→ Records shown
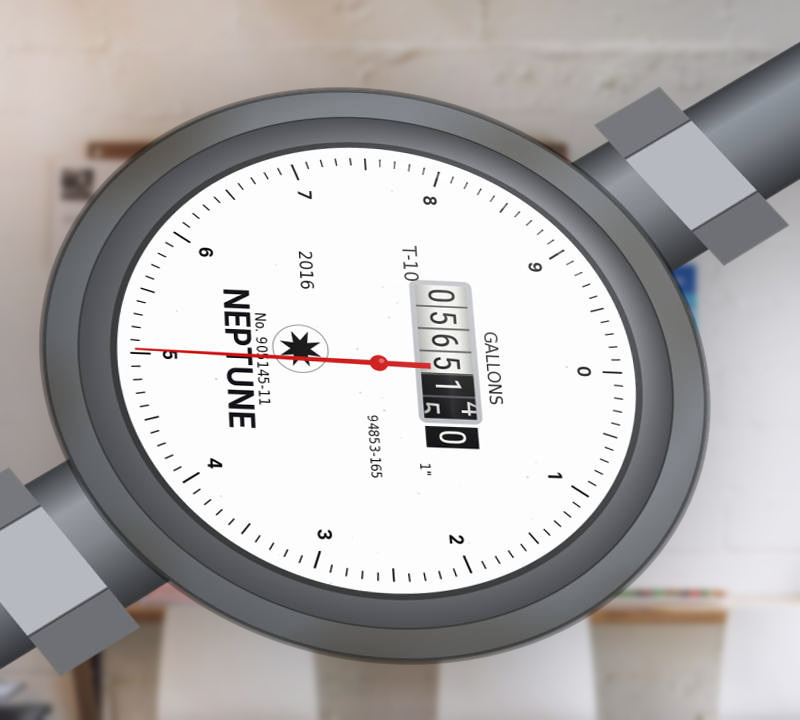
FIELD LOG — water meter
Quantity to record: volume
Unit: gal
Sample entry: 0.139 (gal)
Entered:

→ Brief
Copy every line of the data above word for word, leaving out the picture.

→ Exercise response
FIELD LOG — water meter
Quantity to record: volume
Unit: gal
Sample entry: 0.139 (gal)
Entered:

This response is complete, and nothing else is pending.